*** Block opens ***

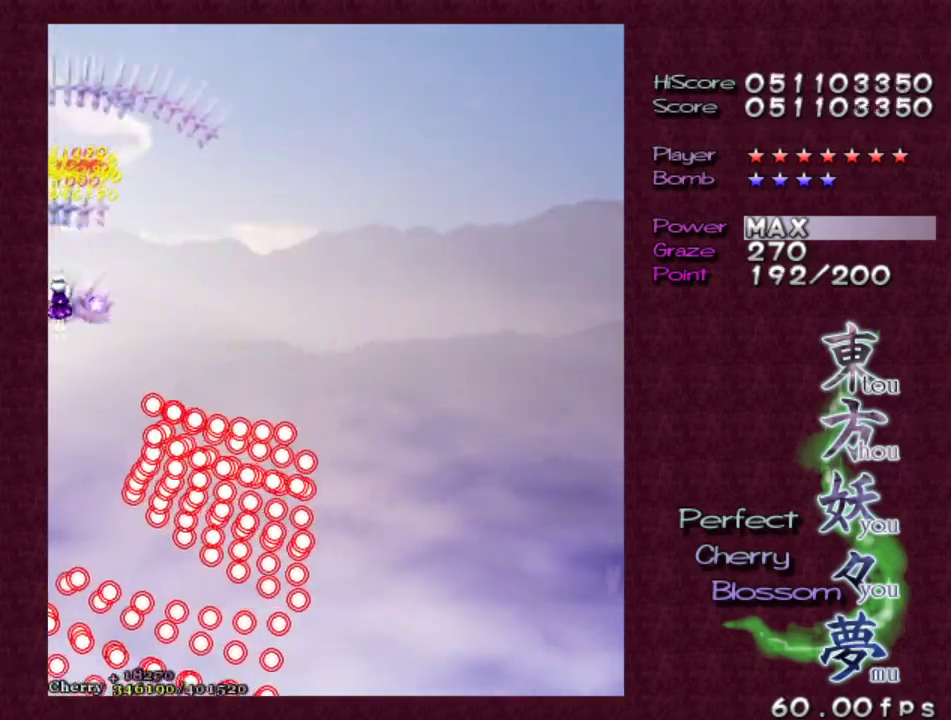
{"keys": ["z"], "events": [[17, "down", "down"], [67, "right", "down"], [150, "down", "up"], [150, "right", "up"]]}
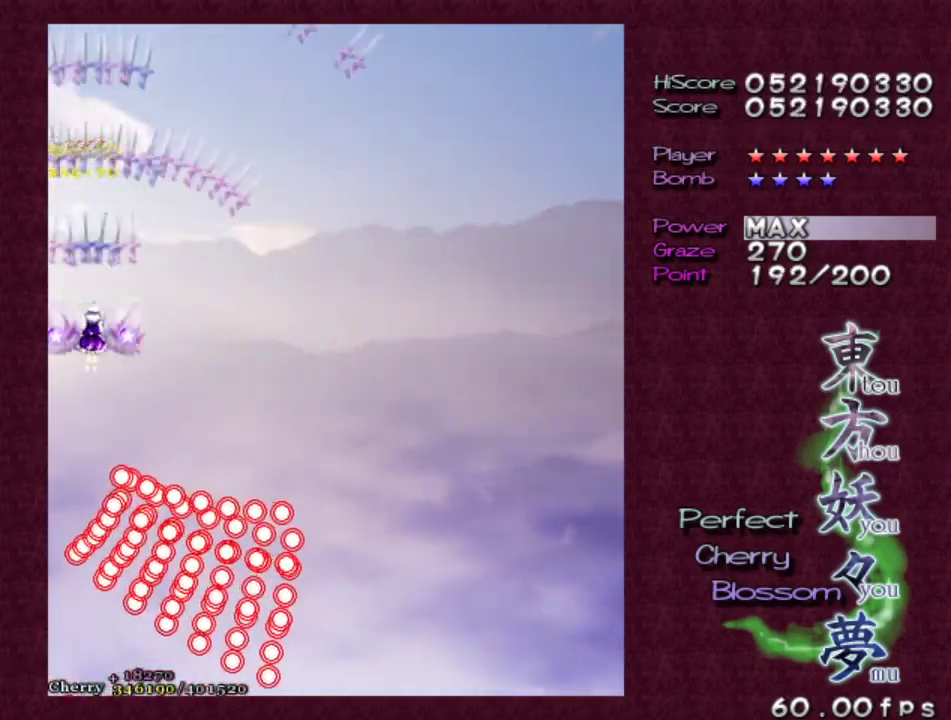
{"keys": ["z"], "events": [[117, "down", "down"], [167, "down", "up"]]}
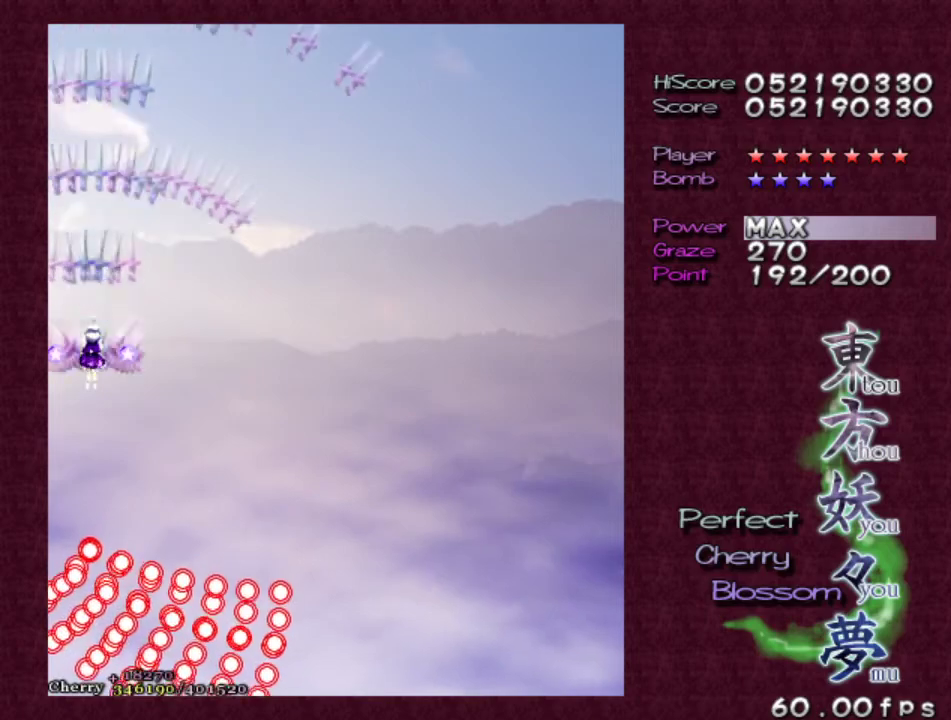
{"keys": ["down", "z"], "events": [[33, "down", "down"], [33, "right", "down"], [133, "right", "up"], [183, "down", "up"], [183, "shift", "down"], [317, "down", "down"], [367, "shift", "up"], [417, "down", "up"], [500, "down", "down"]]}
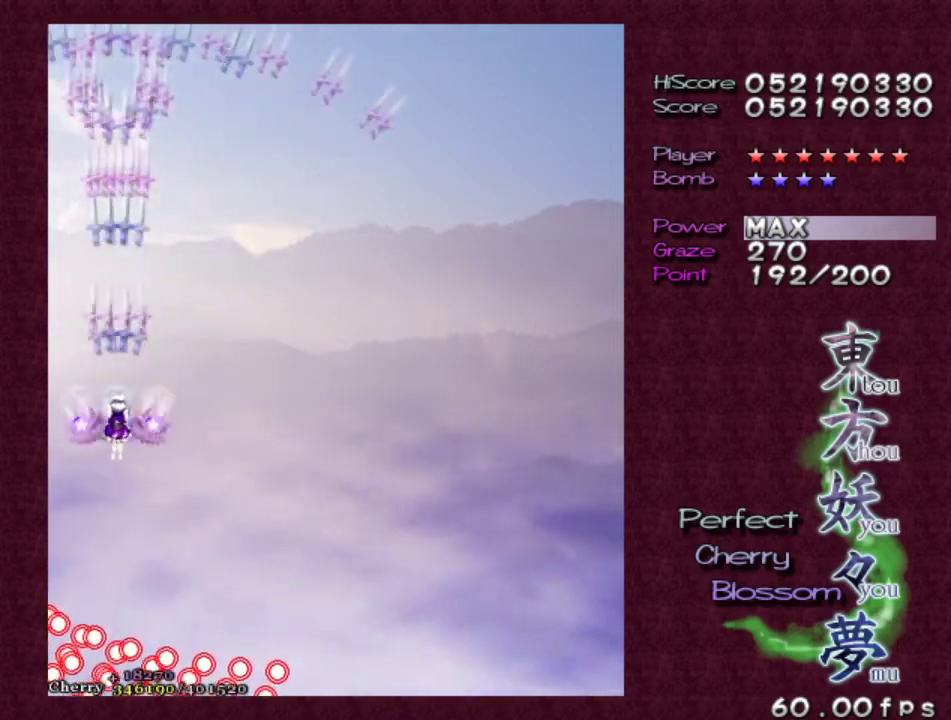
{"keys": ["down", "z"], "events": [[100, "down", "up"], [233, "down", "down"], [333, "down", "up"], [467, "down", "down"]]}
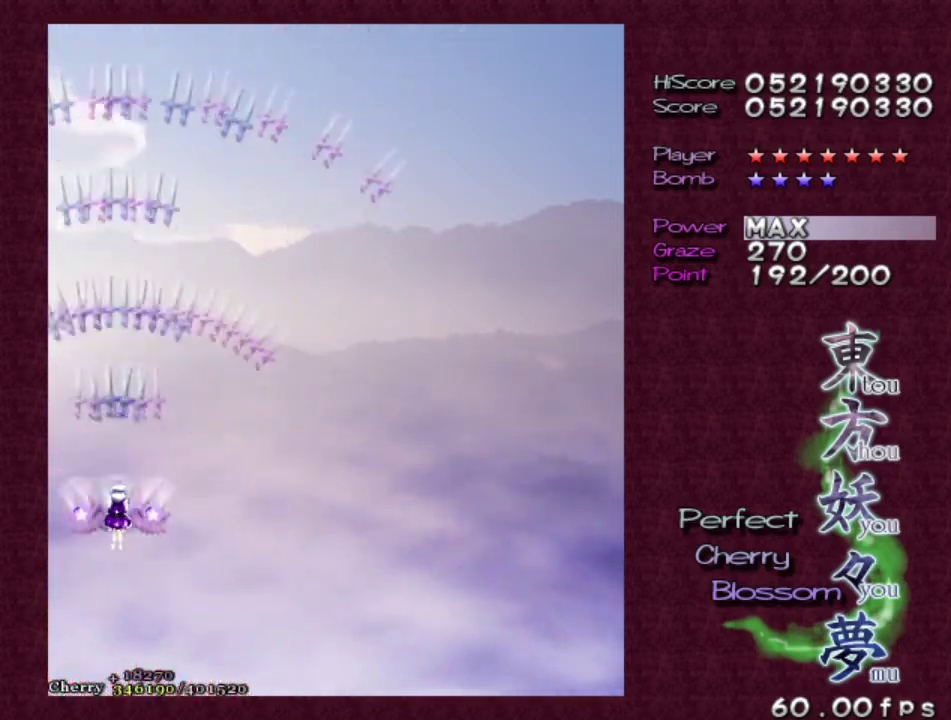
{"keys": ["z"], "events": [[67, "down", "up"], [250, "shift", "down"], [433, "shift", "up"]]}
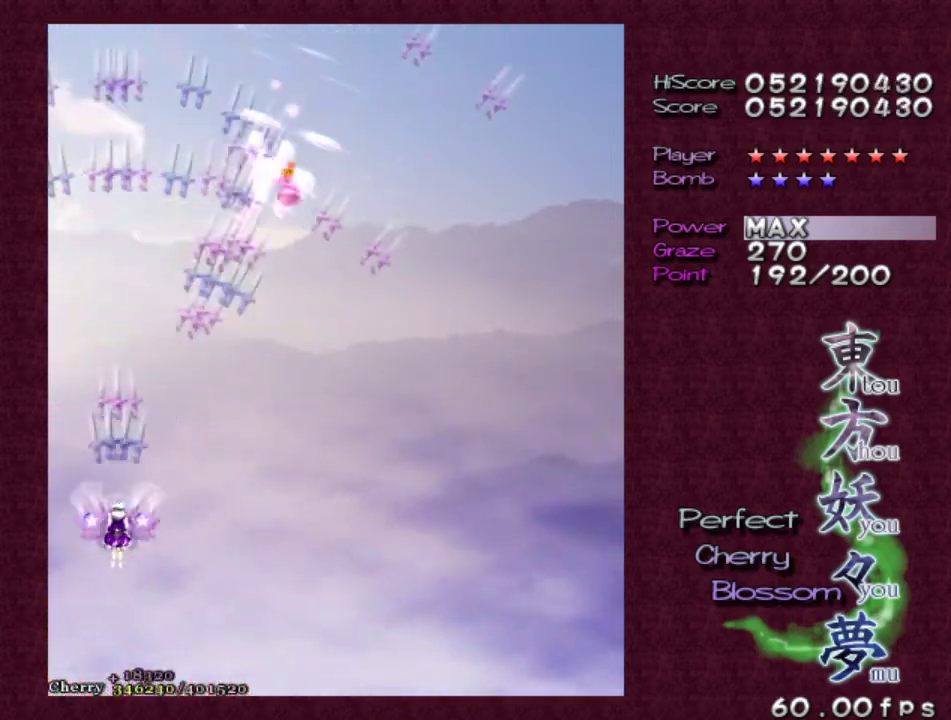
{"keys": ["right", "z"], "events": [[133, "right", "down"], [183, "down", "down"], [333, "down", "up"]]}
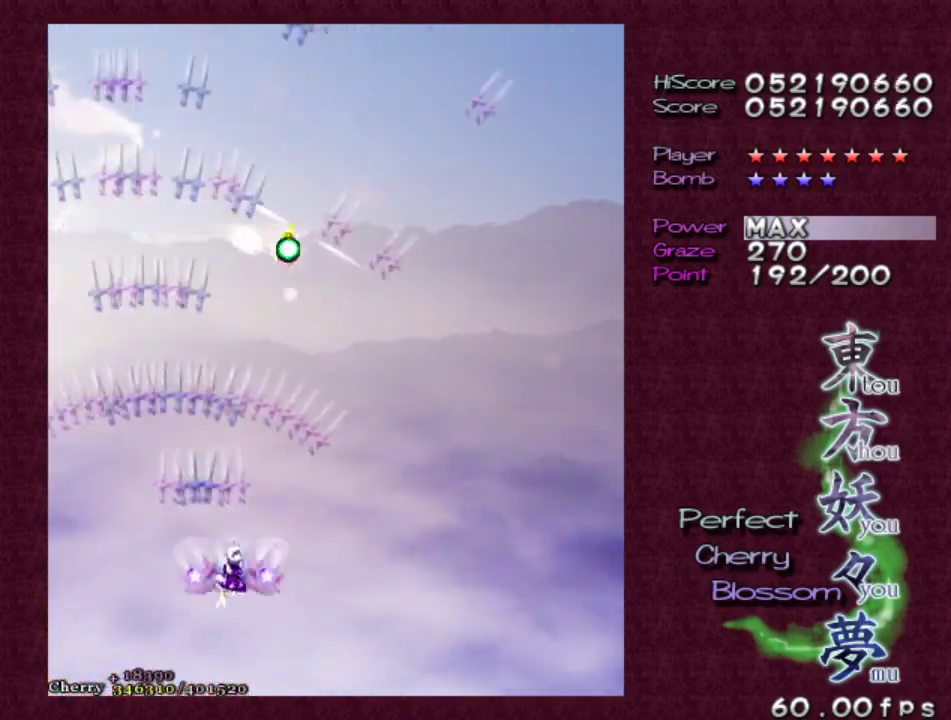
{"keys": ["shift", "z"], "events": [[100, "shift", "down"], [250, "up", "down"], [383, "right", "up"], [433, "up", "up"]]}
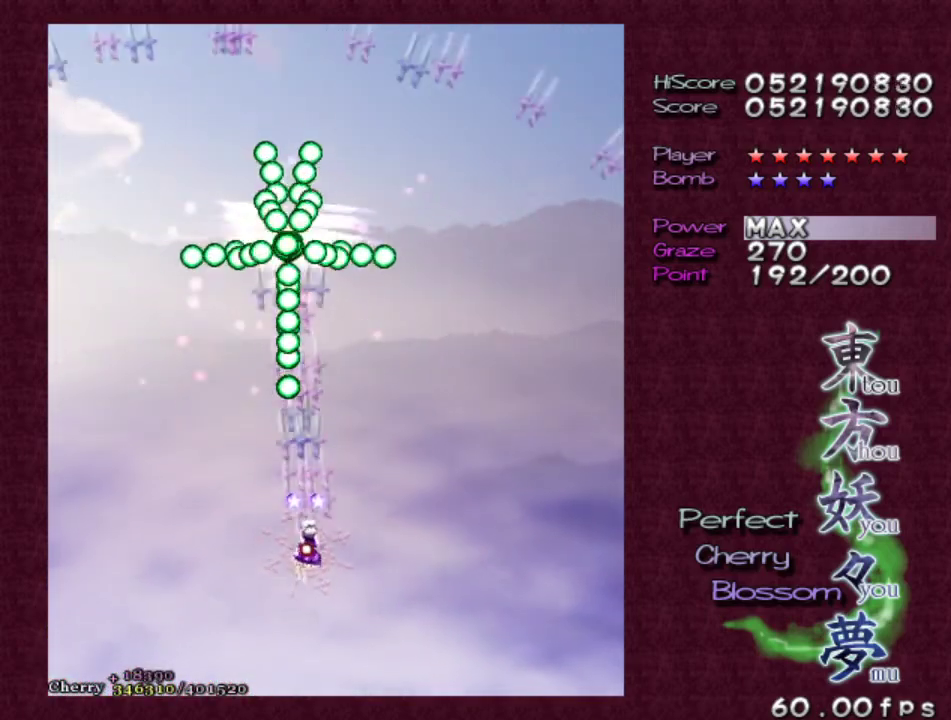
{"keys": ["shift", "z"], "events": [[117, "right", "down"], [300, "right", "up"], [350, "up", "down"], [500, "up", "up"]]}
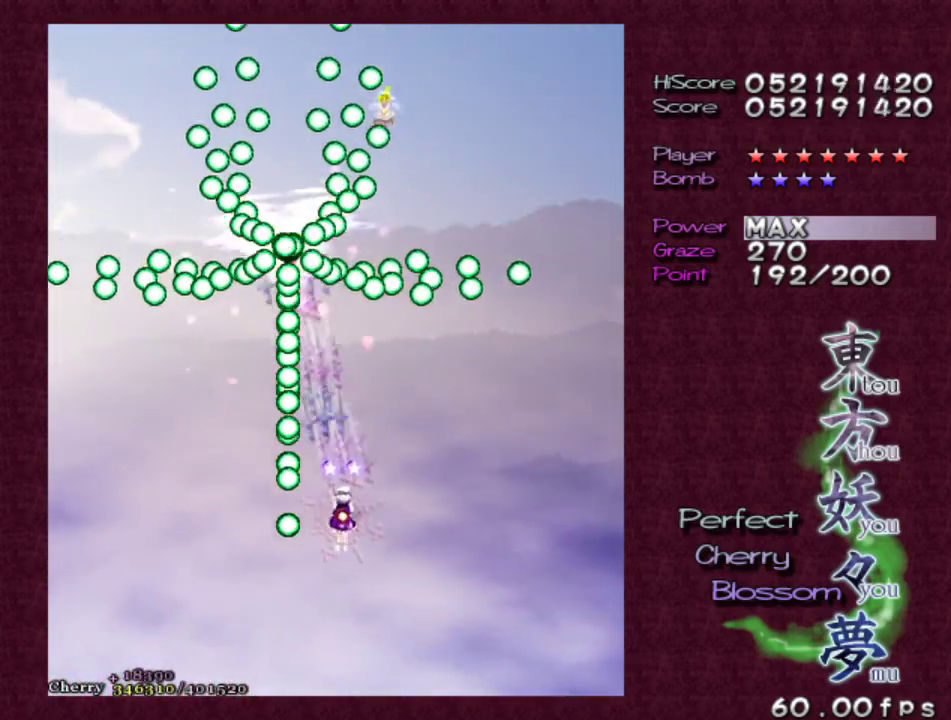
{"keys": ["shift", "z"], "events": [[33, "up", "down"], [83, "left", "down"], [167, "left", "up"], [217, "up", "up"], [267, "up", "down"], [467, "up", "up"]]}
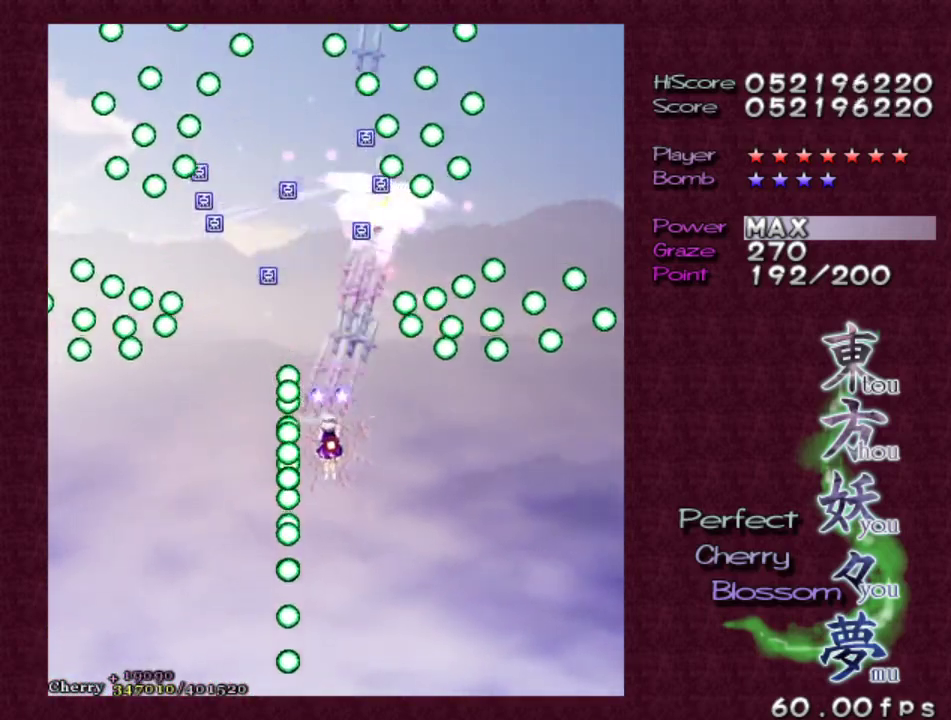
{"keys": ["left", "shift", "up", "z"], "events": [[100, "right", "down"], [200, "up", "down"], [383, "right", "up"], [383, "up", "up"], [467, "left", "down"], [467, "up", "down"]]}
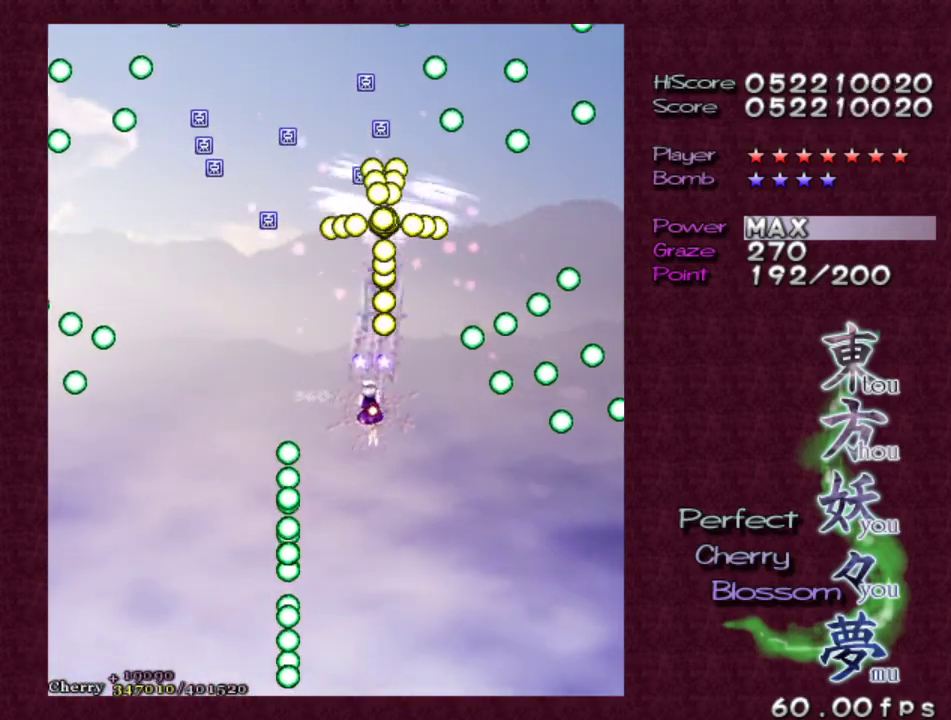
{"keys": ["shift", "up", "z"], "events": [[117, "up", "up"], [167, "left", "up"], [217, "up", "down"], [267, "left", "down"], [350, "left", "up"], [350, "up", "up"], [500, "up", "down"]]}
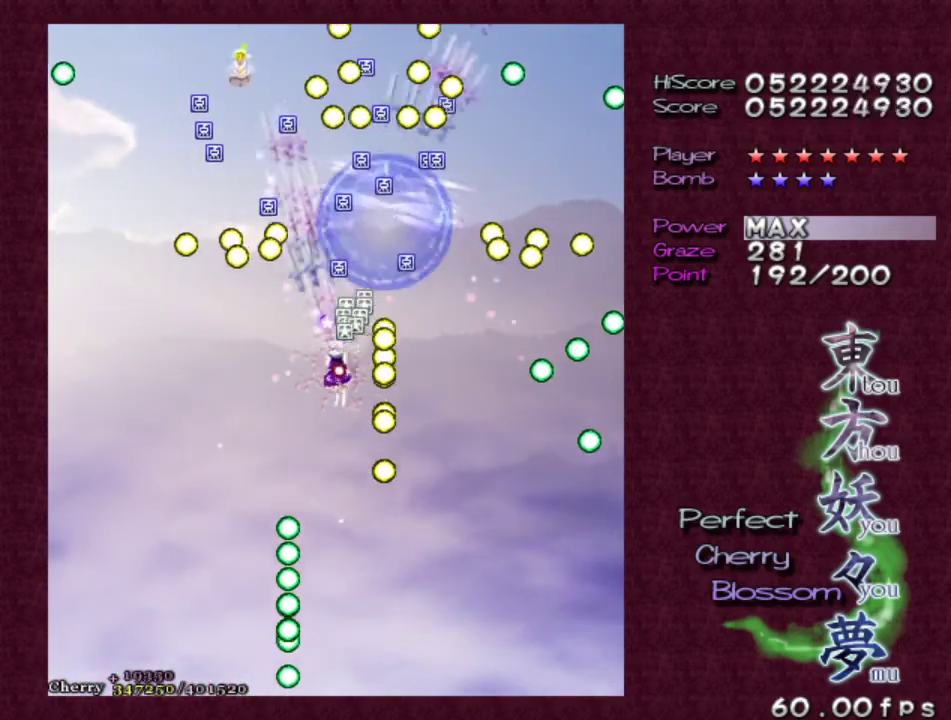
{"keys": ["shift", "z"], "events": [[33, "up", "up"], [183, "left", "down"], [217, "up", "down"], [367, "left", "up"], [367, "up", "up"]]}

*** Block closes ***

◆ **Problem to solve**
Give back every line of the material above word for word, leaving out the pictures.

◆ **Completed exercise**
{"keys": ["z"], "events": [[17, "down", "down"], [67, "right", "down"], [150, "down", "up"], [150, "right", "up"]]}
{"keys": ["z"], "events": [[117, "down", "down"], [167, "down", "up"]]}
{"keys": ["down", "z"], "events": [[33, "down", "down"], [33, "right", "down"], [133, "right", "up"], [183, "down", "up"], [183, "shift", "down"], [317, "down", "down"], [367, "shift", "up"], [417, "down", "up"], [500, "down", "down"]]}
{"keys": ["down", "z"], "events": [[100, "down", "up"], [233, "down", "down"], [333, "down", "up"], [467, "down", "down"]]}
{"keys": ["z"], "events": [[67, "down", "up"], [250, "shift", "down"], [433, "shift", "up"]]}
{"keys": ["right", "z"], "events": [[133, "right", "down"], [183, "down", "down"], [333, "down", "up"]]}
{"keys": ["shift", "z"], "events": [[100, "shift", "down"], [250, "up", "down"], [383, "right", "up"], [433, "up", "up"]]}
{"keys": ["shift", "z"], "events": [[117, "right", "down"], [300, "right", "up"], [350, "up", "down"], [500, "up", "up"]]}
{"keys": ["shift", "z"], "events": [[33, "up", "down"], [83, "left", "down"], [167, "left", "up"], [217, "up", "up"], [267, "up", "down"], [467, "up", "up"]]}
{"keys": ["left", "shift", "up", "z"], "events": [[100, "right", "down"], [200, "up", "down"], [383, "right", "up"], [383, "up", "up"], [467, "left", "down"], [467, "up", "down"]]}
{"keys": ["shift", "up", "z"], "events": [[117, "up", "up"], [167, "left", "up"], [217, "up", "down"], [267, "left", "down"], [350, "left", "up"], [350, "up", "up"], [500, "up", "down"]]}
{"keys": ["shift", "z"], "events": [[33, "up", "up"], [183, "left", "down"], [217, "up", "down"], [367, "left", "up"], [367, "up", "up"]]}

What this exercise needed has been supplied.